» PROVIDED RECORDS
• • • •

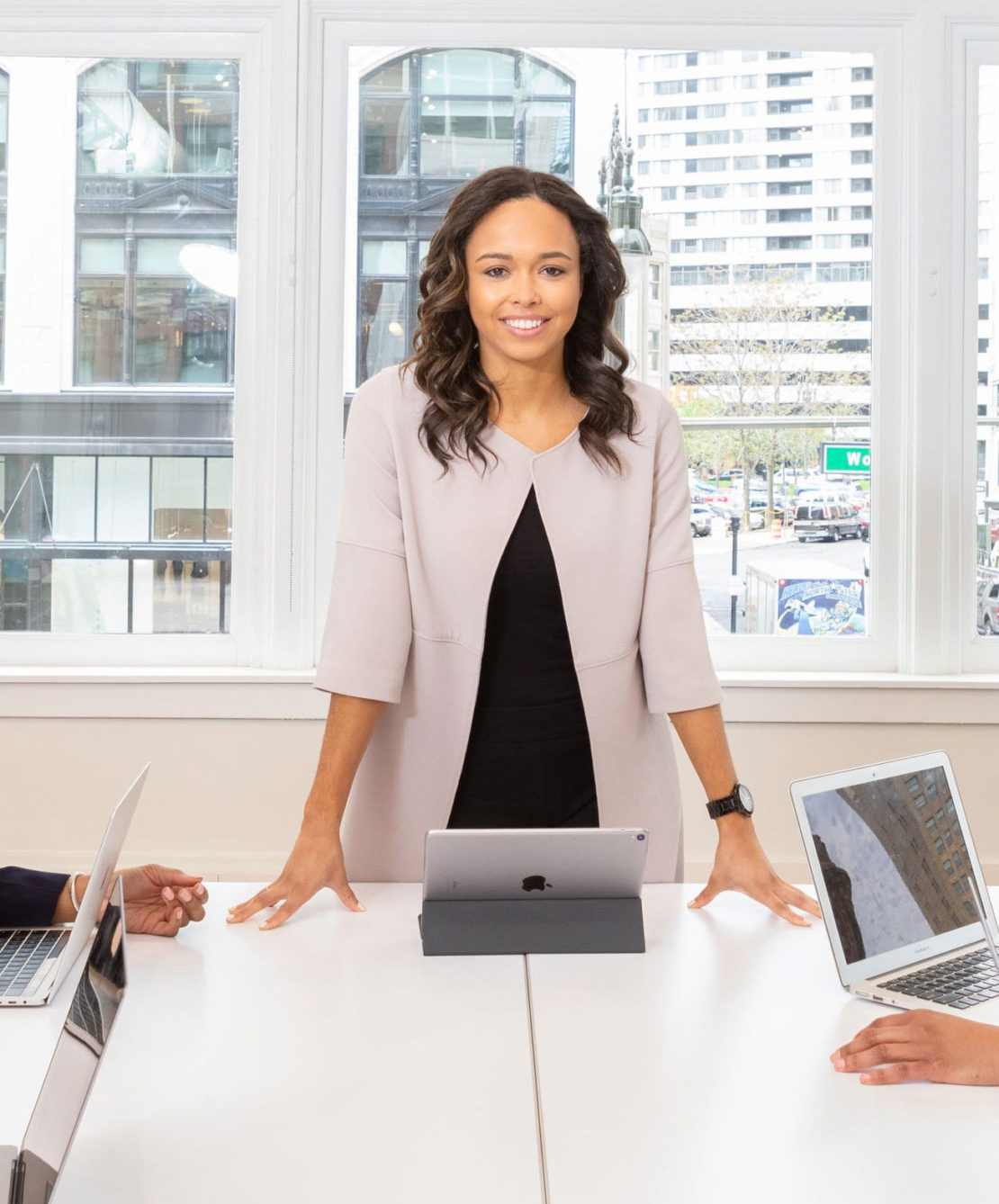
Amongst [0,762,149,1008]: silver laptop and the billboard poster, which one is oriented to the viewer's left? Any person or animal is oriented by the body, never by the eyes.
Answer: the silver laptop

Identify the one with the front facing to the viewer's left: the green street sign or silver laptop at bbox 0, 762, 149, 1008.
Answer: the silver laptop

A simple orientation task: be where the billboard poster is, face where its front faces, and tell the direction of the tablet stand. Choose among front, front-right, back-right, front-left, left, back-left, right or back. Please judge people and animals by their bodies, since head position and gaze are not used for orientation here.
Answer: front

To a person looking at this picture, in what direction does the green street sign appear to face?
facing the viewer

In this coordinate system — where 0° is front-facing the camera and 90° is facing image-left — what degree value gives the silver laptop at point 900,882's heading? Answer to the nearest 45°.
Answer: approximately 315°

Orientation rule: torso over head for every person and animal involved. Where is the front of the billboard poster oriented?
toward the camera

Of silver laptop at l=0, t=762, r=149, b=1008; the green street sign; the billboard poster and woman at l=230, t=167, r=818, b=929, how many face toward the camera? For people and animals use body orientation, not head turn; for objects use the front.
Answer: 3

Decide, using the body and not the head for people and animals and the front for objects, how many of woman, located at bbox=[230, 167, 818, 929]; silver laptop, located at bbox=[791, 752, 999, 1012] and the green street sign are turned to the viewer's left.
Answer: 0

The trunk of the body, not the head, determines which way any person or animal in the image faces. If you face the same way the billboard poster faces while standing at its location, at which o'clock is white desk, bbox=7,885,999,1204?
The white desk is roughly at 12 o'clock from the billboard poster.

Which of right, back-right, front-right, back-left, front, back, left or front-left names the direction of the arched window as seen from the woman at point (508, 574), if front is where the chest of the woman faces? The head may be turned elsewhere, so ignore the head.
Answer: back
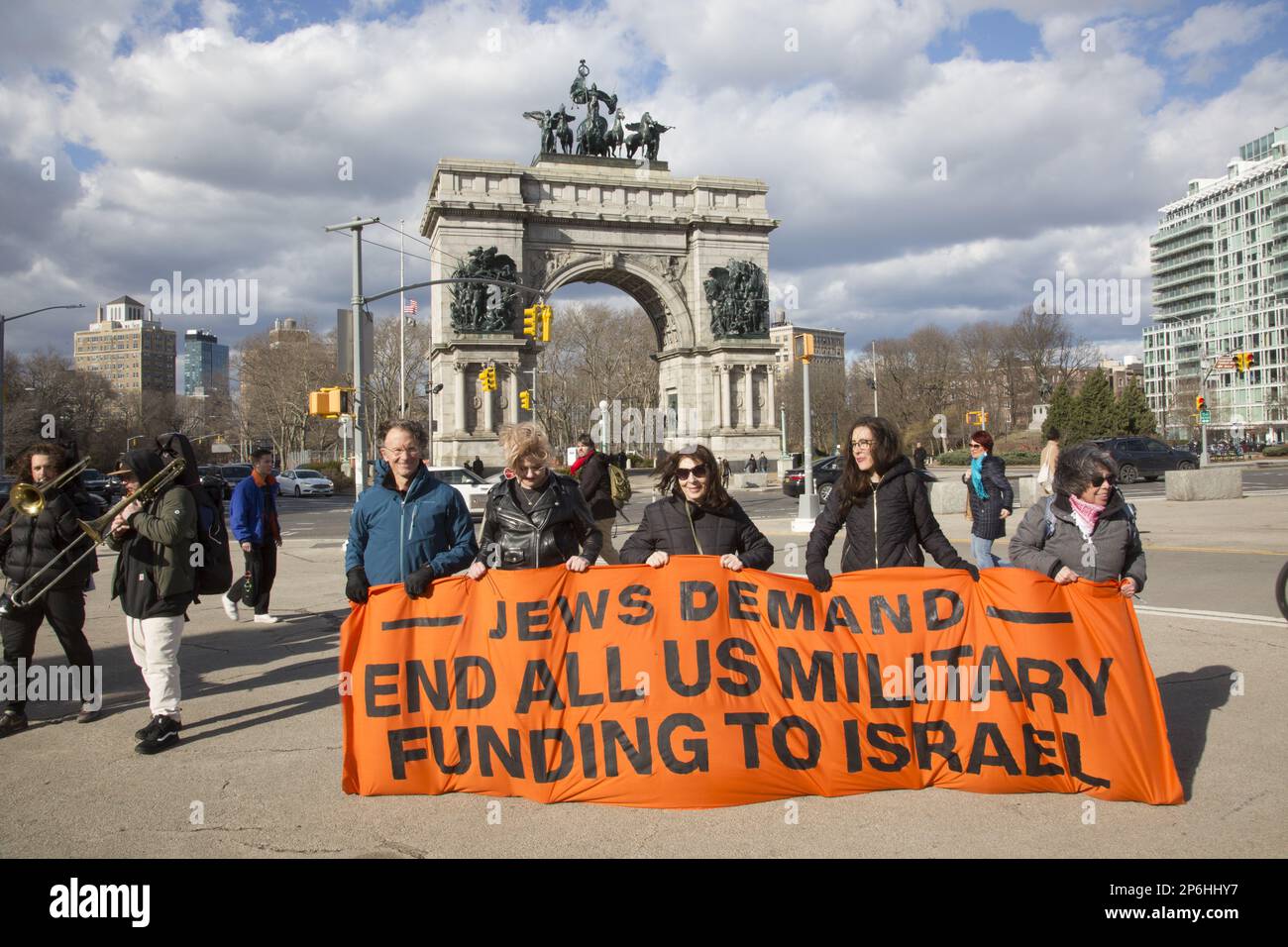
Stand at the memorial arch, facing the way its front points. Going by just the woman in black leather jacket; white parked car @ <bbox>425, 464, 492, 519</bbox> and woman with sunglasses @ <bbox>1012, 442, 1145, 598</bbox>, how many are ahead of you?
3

• • • •

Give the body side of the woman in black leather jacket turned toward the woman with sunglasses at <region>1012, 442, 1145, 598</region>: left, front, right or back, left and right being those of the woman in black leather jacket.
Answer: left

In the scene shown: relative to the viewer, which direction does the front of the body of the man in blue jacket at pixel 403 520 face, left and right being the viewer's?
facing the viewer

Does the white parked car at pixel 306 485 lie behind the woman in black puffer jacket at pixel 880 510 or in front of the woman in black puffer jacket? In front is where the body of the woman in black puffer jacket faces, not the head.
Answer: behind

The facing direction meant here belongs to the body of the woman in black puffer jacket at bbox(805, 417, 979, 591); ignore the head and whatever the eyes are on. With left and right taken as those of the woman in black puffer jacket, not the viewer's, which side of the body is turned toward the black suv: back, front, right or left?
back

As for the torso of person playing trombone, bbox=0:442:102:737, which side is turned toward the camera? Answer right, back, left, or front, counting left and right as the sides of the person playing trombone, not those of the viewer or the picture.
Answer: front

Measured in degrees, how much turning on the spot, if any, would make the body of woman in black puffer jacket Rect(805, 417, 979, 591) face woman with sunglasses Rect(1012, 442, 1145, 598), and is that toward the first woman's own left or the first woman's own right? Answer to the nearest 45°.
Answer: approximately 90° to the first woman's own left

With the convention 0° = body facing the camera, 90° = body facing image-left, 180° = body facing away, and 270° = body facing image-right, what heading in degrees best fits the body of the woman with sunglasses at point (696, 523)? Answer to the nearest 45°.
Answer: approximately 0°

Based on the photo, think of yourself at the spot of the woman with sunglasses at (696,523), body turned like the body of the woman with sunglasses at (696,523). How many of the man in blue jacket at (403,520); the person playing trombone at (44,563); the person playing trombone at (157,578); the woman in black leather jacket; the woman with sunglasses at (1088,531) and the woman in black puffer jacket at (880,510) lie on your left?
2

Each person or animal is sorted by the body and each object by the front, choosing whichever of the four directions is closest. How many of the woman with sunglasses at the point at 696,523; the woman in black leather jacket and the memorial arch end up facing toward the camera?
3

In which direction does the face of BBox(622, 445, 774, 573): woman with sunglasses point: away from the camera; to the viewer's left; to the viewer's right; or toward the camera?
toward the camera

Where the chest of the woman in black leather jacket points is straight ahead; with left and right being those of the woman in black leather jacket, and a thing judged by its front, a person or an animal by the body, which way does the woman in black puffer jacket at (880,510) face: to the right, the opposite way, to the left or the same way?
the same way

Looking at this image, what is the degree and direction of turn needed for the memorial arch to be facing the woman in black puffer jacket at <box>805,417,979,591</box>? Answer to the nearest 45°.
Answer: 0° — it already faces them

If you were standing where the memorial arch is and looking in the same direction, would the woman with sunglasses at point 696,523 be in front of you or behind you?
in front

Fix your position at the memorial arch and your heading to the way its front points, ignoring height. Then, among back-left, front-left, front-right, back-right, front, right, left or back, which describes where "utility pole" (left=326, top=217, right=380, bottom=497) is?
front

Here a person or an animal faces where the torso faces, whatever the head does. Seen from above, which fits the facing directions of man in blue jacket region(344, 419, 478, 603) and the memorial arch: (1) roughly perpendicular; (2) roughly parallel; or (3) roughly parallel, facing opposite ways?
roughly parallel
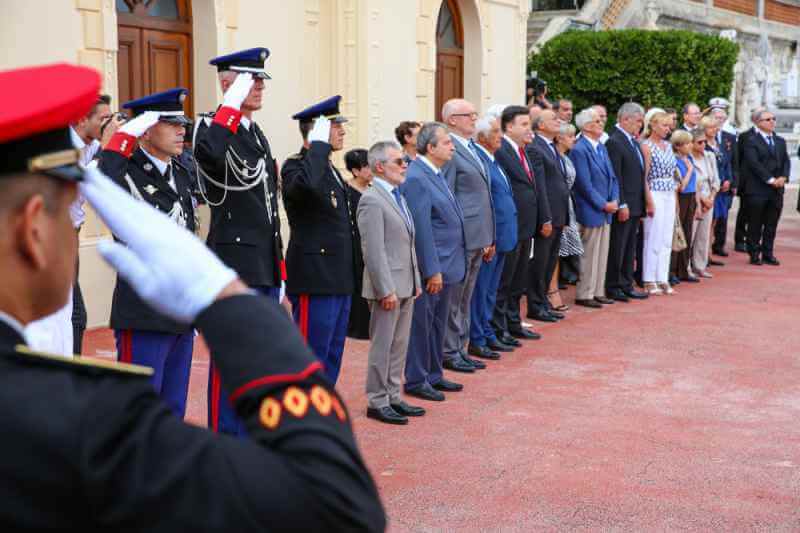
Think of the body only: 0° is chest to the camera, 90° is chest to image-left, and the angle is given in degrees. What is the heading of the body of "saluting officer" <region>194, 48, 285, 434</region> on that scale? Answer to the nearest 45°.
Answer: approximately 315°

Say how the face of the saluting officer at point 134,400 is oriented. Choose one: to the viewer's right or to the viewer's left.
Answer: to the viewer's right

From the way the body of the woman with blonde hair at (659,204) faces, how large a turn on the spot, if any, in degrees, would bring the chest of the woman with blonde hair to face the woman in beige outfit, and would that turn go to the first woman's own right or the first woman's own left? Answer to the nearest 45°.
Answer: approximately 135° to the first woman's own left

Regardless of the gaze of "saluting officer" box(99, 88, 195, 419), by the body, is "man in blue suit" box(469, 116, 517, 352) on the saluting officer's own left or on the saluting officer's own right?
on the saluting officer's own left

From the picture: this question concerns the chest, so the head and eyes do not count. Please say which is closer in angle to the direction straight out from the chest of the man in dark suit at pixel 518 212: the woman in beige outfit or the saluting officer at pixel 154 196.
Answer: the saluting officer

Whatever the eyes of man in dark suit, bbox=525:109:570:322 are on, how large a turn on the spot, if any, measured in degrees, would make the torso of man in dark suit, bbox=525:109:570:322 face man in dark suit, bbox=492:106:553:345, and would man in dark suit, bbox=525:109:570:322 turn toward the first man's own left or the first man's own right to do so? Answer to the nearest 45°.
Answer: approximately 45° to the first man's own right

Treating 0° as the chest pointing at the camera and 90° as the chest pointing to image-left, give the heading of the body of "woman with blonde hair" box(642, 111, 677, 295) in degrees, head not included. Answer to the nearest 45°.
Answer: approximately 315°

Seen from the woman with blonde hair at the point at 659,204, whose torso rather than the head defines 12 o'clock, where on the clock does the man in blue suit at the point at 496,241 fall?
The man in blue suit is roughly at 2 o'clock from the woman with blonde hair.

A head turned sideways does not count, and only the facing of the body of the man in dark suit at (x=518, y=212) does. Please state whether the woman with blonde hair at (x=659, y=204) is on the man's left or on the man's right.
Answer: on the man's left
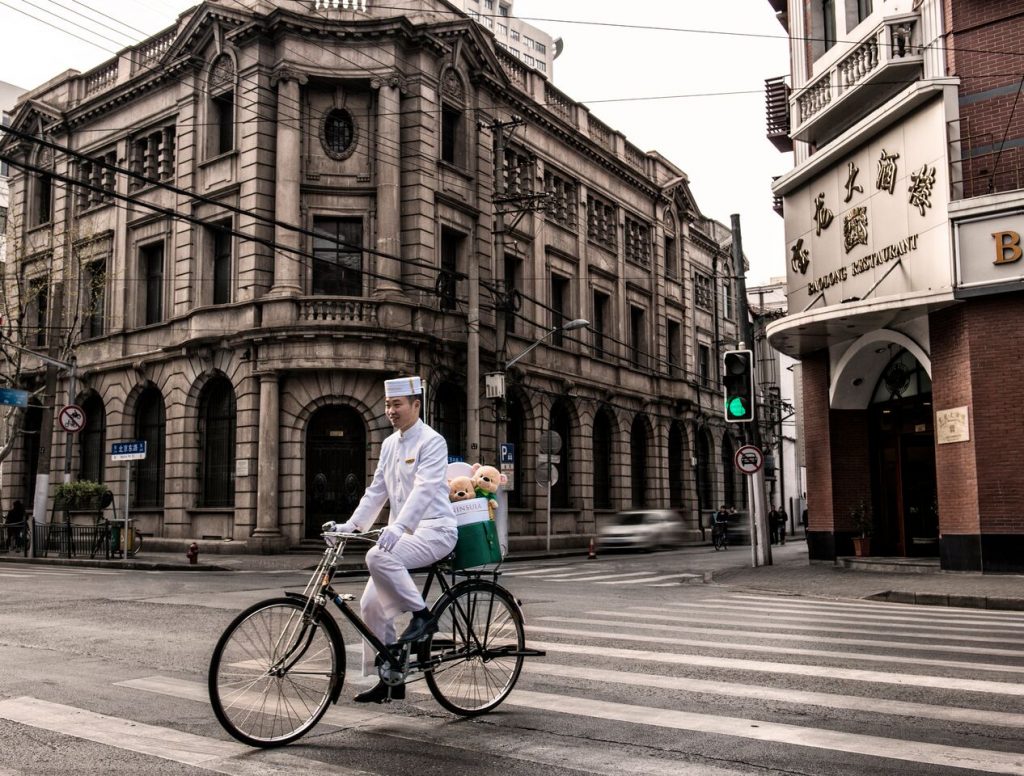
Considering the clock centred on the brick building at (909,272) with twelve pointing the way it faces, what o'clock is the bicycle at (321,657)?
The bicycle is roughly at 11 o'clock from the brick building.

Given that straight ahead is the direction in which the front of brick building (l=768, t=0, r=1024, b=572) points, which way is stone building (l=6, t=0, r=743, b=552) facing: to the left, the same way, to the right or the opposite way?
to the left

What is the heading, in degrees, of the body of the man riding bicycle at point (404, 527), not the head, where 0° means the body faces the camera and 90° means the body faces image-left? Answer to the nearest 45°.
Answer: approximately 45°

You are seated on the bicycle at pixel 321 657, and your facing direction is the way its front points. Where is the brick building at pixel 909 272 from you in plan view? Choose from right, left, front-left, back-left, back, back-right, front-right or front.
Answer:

• • • •

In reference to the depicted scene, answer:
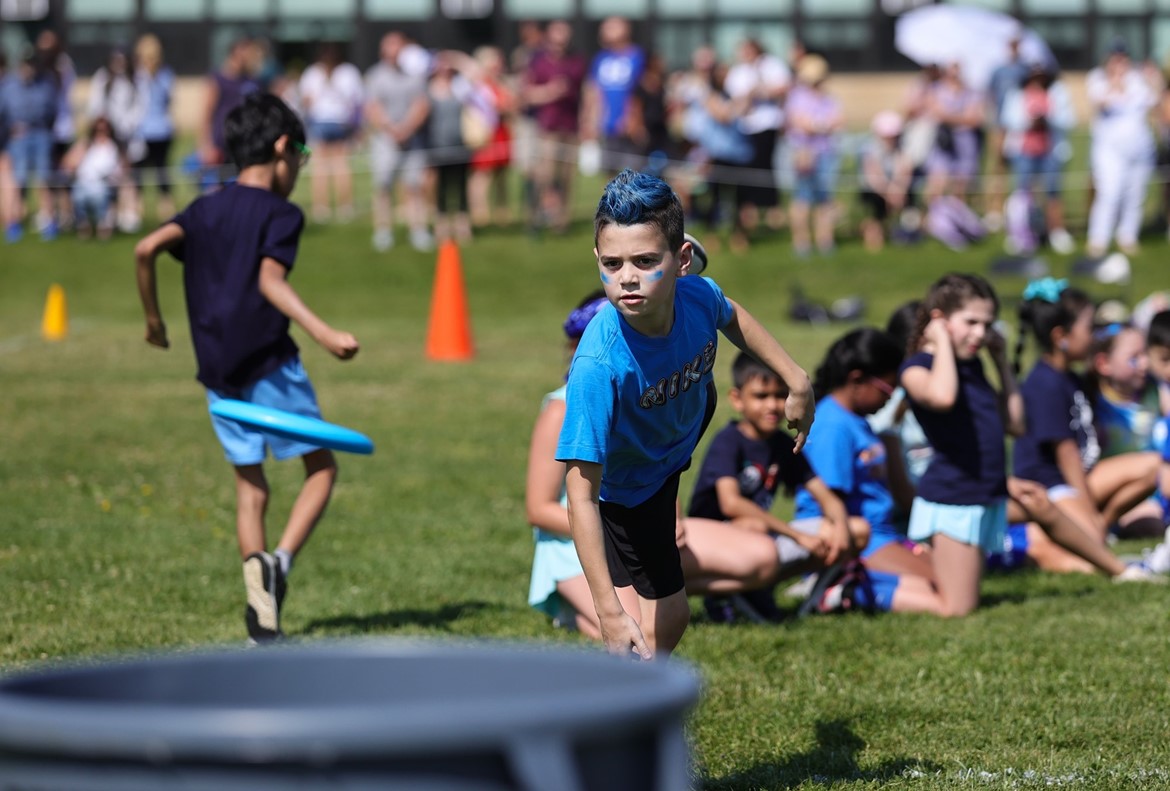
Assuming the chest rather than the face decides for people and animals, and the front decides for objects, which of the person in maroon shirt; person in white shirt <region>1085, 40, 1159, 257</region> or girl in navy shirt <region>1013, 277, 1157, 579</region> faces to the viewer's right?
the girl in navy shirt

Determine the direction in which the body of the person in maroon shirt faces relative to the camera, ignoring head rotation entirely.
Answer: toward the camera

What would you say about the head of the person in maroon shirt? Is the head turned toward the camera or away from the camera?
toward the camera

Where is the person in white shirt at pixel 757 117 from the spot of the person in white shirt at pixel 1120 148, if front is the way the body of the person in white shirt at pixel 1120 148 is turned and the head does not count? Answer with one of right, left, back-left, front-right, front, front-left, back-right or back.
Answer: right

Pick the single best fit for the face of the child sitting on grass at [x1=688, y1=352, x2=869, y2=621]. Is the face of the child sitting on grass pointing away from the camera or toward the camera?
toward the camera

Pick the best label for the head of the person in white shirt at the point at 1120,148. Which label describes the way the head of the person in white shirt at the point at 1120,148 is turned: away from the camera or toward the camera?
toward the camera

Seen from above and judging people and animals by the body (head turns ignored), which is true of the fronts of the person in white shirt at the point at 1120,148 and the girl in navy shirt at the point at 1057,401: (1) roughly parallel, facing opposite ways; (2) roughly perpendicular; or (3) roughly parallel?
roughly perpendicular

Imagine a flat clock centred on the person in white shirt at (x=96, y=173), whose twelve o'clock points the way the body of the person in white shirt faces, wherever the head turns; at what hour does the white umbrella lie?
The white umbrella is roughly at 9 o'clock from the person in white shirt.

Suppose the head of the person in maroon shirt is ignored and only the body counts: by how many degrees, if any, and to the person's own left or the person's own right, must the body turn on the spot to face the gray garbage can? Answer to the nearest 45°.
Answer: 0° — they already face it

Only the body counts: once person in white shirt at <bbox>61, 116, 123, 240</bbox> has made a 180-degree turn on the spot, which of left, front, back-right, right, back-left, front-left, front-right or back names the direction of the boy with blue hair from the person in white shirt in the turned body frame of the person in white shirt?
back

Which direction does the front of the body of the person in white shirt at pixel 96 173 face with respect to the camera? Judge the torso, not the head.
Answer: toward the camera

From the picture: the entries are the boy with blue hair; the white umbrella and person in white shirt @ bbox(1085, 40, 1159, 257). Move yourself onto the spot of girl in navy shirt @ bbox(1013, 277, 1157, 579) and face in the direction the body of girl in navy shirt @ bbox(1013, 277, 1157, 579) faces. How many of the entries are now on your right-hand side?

• • • •

» TASK GOAL
Retype the items word for word, starting at the line containing "The facing direction meant" and ending at the line containing "Answer: approximately 90°", with both of those lines included.

» EXERCISE RESULT
The facing direction meant here belongs to the body of the woman in black puffer jacket at bbox(805, 417, 979, 591); ignore the head and whatever the eyes are on. With left and right taken as those of the woman in black puffer jacket, not the viewer's, which side of the body is turned toward the black suv: back, front, right or left?
back

As for the torso of person playing trombone, bbox=0:442:102:737, which side is turned toward the camera? Answer right, back, left, or front, counting left and right as the sides of the person playing trombone, not those of the viewer or the picture.
Answer: front

Measured in degrees, how much turning on the spot, if any, would make the body of woman in black puffer jacket Rect(805, 417, 979, 591) face woman with sunglasses Rect(1012, 442, 1145, 598), and is that toward the first woman's own left or the first woman's own right? Answer to the nearest 45°.
Answer: approximately 90° to the first woman's own left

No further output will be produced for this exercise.